Amazon shares rise 10% as tech giant beats ‘inflationary’ earnings expectations – GeekWire


A new Amazon electric delivery van made by Rivian. (Amazon photo)

Amazon shares rose more than 10% in afternoon trading after the Seattle tech giant beat earnings estimates for its fiscal second quarter.

“Despite continued inflation in fuel, energy and transportation costs, we are making progress on the more controlled costs we mentioned last quarter, particularly as we improve the productivity of our fulfillment network,” Amazon CEO Andy Jacey said in a statement.

Second-quarter revenue came in at $121.2 billion, beating estimates of $119 billion and representing a 7 percent year-over-year increase. That was the fastest year-over-year growth rate in the first quarter — the slowest rate for Amazon in two decades.

The company posted a loss of $2 billion, or $0.20 per share. The net loss included a pre-tax loss of $3.9 billion from the company’s investment in automaker Rivian. Without Rivian’s impact, Amazon would have made $1.9 billion in profit.

Operating income came in at $3.3 billion, down from $7.7 billion in the previous quarter, but beating analysts’ estimates.

The company’s guidance, a closely watched barometer of the economy, forecast revenue to grow 13 percent to 17 percent and range from $125 billion to $130 billion in the third quarter. That’s down from $4.9 billion in operating income in the same quarter last year.

Amazon CEO Andy Jacey speaks at the 2021 GeekWire Summit. (GeekWire Photo / Dan DeLong)

Inflation and other macroeconomic factors are weighing on a mess of companies, including Amazon rival Walmart, which cut profit guidance earlier this week. E-commerce giant Shopify said Tuesday it is cutting 10 percent of its workforce as revenue growth slows. Shopify recently predicted a continued surge in e-commerce led by the pandemic, but that bet has not paid off, with The Wall Street Journal reporting that inflation and a return to physical shopping will limit online shopping growth.

Earlier this year, Amazon said it added more warehouse space than needed to deal with the pandemic, boosting consumer sales and generating an additional $2 billion in spending in the first quarter.

Amazon shares fell nearly 30% amid a broader decline in tech stocks. The company’s 20-for-1 stock split took effect on June 6. Shares initially rose more than 5% but now trade at the same price of $120.

Here’s a quick rundown of the company’s financials for the second quarter.

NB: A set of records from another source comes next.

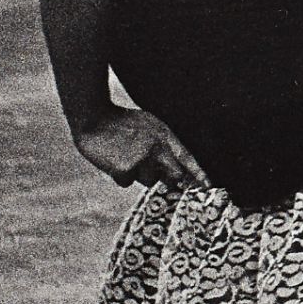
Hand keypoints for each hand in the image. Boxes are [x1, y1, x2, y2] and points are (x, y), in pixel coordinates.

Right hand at [72, 106, 210, 190]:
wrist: (93, 117)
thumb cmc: (120, 122)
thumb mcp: (149, 125)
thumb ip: (161, 143)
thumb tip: (172, 169)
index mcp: (164, 135)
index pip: (187, 157)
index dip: (198, 173)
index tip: (208, 186)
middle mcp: (157, 149)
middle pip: (173, 175)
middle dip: (169, 180)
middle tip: (157, 175)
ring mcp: (142, 159)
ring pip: (148, 181)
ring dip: (138, 175)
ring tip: (124, 156)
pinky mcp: (125, 169)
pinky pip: (127, 183)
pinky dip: (119, 176)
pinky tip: (112, 161)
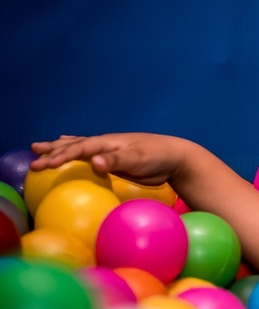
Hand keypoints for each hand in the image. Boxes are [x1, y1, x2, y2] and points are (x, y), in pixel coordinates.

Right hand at [29, 132, 189, 186]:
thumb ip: (117, 161)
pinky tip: (67, 145)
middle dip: (52, 151)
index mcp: (108, 143)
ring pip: (77, 147)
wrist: (175, 157)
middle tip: (33, 156)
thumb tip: (95, 161)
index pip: (79, 149)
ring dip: (58, 147)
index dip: (61, 156)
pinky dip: (73, 149)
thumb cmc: (158, 156)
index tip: (44, 165)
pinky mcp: (112, 161)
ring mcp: (107, 152)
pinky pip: (87, 154)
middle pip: (73, 146)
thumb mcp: (138, 160)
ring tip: (38, 147)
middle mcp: (104, 145)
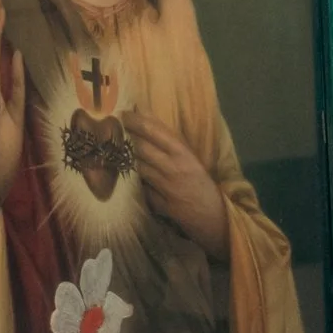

Online stores: Revenue fell 4% year over year to $50.9 billion.

Amazon Web Services Amazon’s cloud business increased by 33% to $19.7 billion, with operating income of $5.7 billion, continuing to drive Amazon’s profits.

Shipping costs: Amazon’s shipping costs have ballooned in recent years as the company pushed for one-day shipping to accelerate shipping costs. During Q2, Amazon spent $19.3 billion on shipping, a 9 percent increase.

physical stores; The division, which includes Whole Foods and Amazon Go stores, posted revenue of $4.7 billion, up 12 percent.

Advertisement: The company began spending on its growing advertising arm, which brought in $8.7 billion in revenue in the quarter, up 18 percent from a year ago.

Number of Heads: Amazon now employs 1.52 million people, up 14% year over year, but down from the fourth quarter, the company’s biggest quarterly employment decline in history. That figure does not include seasonal and contract workers.

Main: Subscription service revenue, which includes Prime memberships, came in at $8.7 billion, a 10 percent increase. Amazon announced earlier this year that it increased the annual Prime membership fee by $20, up from $119 to $139, and this week announced the increase in membership fees in Europe.